■ Task goal
In the second item below, convert the lines from the one containing "Frigate accepts both" through the one containing "- Nested object references", inclusive, into a Markdown table with columns "Row" and "Line", one row per line, leaving out blank lines.

■ Dataset records
____________

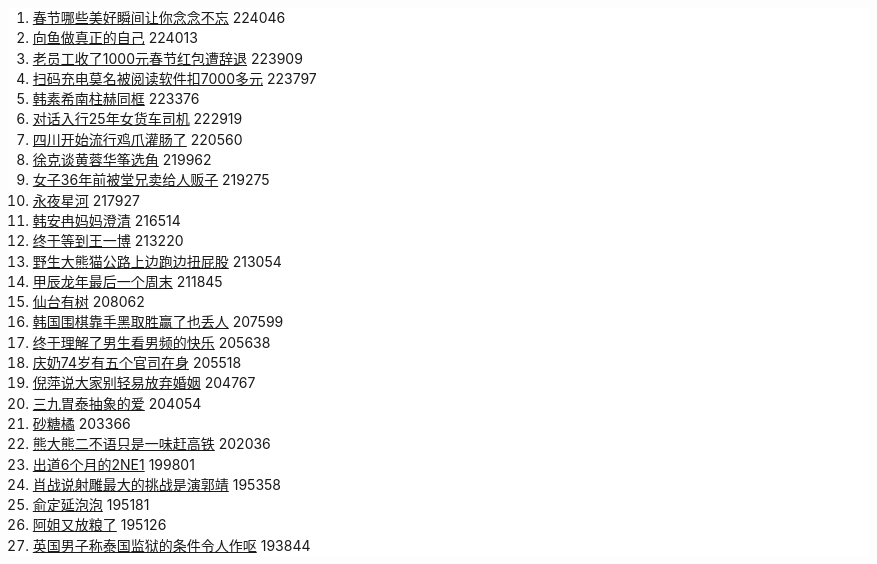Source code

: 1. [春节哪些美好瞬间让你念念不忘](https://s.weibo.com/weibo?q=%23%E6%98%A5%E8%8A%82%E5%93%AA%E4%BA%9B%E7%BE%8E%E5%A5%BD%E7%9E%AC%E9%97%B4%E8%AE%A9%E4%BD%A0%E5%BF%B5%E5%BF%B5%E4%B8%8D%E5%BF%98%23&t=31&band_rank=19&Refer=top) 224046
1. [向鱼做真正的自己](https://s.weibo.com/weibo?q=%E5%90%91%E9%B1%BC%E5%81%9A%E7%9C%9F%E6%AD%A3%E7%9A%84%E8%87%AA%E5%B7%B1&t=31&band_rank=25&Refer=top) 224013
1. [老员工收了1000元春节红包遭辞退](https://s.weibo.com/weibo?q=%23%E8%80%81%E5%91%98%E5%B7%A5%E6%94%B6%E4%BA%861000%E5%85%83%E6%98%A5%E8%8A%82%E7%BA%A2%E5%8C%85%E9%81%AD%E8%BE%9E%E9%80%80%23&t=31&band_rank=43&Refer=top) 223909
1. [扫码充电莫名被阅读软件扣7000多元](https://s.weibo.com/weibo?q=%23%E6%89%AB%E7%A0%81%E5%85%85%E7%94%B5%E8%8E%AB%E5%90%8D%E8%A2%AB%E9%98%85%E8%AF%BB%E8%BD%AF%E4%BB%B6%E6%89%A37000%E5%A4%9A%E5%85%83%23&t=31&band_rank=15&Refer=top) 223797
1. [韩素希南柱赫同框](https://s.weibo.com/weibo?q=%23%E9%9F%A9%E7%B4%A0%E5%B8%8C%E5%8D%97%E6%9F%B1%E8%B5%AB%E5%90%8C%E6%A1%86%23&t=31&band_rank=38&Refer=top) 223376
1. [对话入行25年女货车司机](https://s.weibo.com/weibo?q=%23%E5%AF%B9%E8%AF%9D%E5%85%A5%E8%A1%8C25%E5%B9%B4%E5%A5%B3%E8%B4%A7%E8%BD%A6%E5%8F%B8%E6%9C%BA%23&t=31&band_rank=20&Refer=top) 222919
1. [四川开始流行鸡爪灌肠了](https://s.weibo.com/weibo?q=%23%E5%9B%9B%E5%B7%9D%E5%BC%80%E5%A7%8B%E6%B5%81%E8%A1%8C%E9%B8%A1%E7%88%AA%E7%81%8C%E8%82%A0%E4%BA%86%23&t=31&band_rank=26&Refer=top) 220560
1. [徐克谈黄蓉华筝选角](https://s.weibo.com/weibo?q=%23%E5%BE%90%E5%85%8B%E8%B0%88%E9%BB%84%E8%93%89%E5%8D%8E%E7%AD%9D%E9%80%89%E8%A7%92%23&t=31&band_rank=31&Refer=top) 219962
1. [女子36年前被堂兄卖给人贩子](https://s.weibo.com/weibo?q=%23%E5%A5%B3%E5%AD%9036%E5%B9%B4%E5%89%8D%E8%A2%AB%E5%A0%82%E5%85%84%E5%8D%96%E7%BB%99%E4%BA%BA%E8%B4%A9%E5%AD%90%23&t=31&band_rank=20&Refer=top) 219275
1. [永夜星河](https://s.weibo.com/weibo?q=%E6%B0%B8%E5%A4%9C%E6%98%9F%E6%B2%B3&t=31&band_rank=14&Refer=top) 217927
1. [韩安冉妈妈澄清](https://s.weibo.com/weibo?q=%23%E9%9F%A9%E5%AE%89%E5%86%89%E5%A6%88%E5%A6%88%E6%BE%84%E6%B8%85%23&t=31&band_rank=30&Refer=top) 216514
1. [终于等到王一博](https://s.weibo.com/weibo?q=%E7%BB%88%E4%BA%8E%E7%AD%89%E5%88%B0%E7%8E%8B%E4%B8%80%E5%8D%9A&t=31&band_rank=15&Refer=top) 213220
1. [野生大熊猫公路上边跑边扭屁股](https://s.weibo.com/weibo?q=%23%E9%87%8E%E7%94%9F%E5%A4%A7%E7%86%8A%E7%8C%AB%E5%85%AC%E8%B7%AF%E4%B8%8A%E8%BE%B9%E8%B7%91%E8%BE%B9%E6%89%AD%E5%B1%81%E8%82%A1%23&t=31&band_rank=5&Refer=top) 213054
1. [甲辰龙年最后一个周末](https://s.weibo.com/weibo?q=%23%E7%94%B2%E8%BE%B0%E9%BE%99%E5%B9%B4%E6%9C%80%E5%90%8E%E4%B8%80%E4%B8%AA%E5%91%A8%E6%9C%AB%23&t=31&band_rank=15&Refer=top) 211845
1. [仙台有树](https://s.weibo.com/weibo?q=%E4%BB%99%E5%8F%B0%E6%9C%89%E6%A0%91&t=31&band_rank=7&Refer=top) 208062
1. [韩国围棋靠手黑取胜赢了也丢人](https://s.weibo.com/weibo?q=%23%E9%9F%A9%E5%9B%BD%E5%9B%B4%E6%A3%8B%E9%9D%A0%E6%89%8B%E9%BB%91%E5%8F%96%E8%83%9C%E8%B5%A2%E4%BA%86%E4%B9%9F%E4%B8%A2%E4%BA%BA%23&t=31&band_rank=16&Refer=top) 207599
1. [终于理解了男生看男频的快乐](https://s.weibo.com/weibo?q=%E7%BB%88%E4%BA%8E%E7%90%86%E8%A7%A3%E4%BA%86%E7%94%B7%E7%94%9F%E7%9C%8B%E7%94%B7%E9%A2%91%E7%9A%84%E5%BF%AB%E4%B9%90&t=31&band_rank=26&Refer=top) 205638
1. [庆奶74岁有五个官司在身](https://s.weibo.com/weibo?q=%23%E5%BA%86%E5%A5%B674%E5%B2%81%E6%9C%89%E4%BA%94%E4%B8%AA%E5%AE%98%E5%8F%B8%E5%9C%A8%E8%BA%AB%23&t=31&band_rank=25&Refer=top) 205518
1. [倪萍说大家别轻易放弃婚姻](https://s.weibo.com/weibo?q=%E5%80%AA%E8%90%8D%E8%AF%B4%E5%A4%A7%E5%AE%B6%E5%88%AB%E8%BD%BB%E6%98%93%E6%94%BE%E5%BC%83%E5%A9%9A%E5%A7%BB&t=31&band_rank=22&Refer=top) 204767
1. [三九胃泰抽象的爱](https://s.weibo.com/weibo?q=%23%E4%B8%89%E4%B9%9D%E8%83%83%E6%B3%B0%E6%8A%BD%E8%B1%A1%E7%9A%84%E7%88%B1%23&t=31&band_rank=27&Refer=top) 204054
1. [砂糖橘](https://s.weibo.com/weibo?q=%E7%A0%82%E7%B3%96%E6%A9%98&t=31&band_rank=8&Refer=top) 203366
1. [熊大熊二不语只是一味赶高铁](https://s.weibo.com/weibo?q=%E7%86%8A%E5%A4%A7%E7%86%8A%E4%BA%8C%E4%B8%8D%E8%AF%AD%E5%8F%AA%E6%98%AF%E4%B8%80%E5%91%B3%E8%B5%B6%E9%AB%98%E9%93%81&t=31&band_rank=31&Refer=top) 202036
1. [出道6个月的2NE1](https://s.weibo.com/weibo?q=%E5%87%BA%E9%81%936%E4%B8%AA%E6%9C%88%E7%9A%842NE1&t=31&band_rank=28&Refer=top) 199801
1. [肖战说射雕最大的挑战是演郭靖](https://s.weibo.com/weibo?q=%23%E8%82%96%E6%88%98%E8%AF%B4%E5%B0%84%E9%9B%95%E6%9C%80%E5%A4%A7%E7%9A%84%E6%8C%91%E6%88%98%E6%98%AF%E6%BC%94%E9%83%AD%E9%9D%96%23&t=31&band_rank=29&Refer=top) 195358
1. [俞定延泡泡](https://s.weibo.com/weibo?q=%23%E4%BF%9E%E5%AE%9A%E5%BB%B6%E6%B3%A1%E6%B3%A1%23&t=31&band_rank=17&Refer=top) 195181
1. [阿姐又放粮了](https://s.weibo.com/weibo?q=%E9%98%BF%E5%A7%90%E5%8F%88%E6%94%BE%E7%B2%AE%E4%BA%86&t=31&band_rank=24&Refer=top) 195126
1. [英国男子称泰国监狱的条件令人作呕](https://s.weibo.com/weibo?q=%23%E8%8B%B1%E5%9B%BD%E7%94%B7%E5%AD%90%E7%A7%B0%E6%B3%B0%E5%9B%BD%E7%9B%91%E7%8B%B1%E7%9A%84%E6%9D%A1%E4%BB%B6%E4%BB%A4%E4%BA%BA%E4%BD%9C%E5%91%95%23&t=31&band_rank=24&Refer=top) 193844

____________

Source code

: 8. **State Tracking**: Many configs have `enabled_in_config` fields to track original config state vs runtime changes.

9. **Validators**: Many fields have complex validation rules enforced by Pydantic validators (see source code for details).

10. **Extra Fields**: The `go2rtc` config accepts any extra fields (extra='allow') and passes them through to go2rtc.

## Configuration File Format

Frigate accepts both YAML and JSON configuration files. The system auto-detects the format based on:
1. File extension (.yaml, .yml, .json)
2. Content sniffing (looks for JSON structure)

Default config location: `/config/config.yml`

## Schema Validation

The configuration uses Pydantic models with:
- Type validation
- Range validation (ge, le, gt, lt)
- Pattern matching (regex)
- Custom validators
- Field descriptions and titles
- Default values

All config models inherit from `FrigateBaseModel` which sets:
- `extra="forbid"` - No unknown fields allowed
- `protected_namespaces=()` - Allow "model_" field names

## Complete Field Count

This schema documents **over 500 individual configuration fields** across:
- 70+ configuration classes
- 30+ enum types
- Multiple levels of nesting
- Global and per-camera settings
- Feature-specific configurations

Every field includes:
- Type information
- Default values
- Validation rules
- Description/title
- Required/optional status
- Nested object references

____________

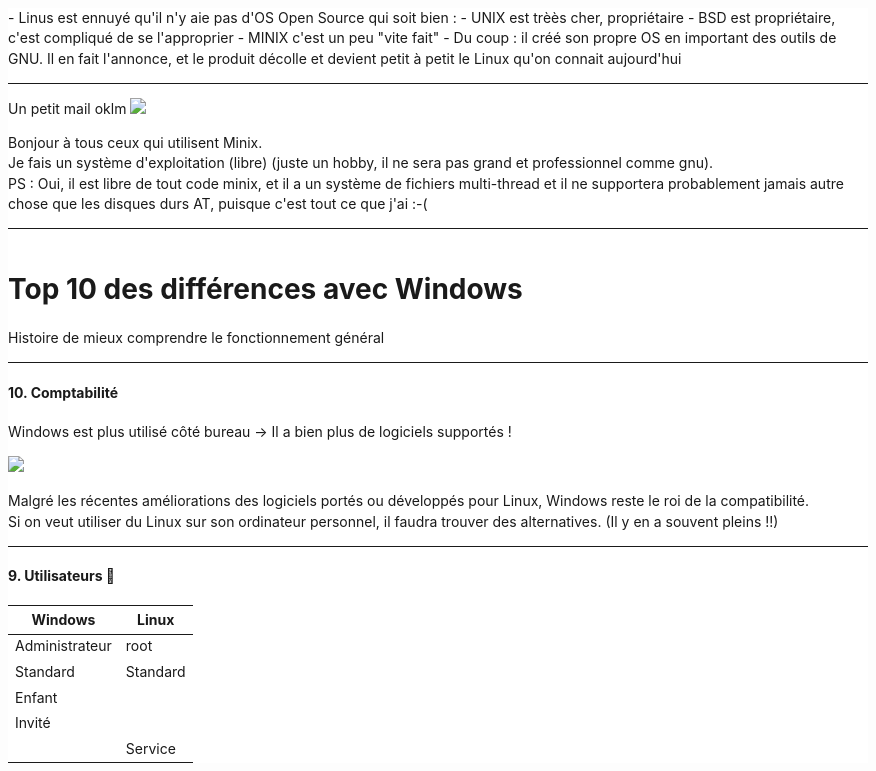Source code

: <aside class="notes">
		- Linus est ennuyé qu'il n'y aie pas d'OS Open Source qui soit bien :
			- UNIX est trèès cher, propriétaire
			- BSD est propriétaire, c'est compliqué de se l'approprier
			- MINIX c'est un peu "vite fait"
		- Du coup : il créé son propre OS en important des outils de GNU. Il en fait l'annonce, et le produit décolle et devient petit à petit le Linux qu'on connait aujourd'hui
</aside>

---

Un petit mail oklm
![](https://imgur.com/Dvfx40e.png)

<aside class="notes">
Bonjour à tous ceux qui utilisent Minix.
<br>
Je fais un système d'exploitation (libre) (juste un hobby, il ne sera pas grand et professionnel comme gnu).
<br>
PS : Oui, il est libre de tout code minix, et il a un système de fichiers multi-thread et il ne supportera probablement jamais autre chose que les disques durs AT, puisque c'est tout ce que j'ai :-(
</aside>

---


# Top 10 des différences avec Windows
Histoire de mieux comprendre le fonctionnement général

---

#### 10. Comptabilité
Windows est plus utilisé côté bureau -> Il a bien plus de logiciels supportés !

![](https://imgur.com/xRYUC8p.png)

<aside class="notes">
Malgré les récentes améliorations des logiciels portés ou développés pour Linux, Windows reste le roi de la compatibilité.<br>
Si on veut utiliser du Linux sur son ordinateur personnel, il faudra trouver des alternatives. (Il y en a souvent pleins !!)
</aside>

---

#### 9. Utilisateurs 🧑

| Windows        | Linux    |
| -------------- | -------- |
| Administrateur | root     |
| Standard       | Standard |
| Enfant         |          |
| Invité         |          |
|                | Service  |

____________

■ Result of this exercise
| Row | Line |
|---|---|
| 1 | Frigate accepts both YAML and JSON configuration files. The system auto-detects the format based on: |
| 2 | 1. File extension (.yaml, .yml, .json) |
| 3 | 2. Content sniffing (looks for JSON structure) |
| 4 | Default config location: `/config/config.yml` |
| 5 | ## Schema Validation |
| 6 | The configuration uses Pydantic models with: |
| 7 | - Type validation |
| 8 | - Range validation (ge, le, gt, lt) |
| 9 | - Pattern matching (regex) |
| 10 | - Custom validators |
| 11 | - Field descriptions and titles |
| 12 | - Default values |
| 13 | All config models inherit from `FrigateBaseModel` which sets: |
| 14 | - `extra="forbid"` - No unknown fields allowed |
| 15 | - `protected_namespaces=()` - Allow "model_" field names |
| 16 | ## Complete Field Count |
| 17 | This schema documents **over 500 individual configuration fields** across: |
| 18 | - 70+ configuration classes |
| 19 | - 30+ enum types |
| 20 | - Multiple levels of nesting |
| 21 | - Global and per-camera settings |
| 22 | - Feature-specific configurations |
| 23 | Every field includes: |
| 24 | - Type information |
| 25 | - Default values |
| 26 | - Validation rules |
| 27 | - Description/title |
| 28 | - Required/optional status |
| 29 | - Nested object references |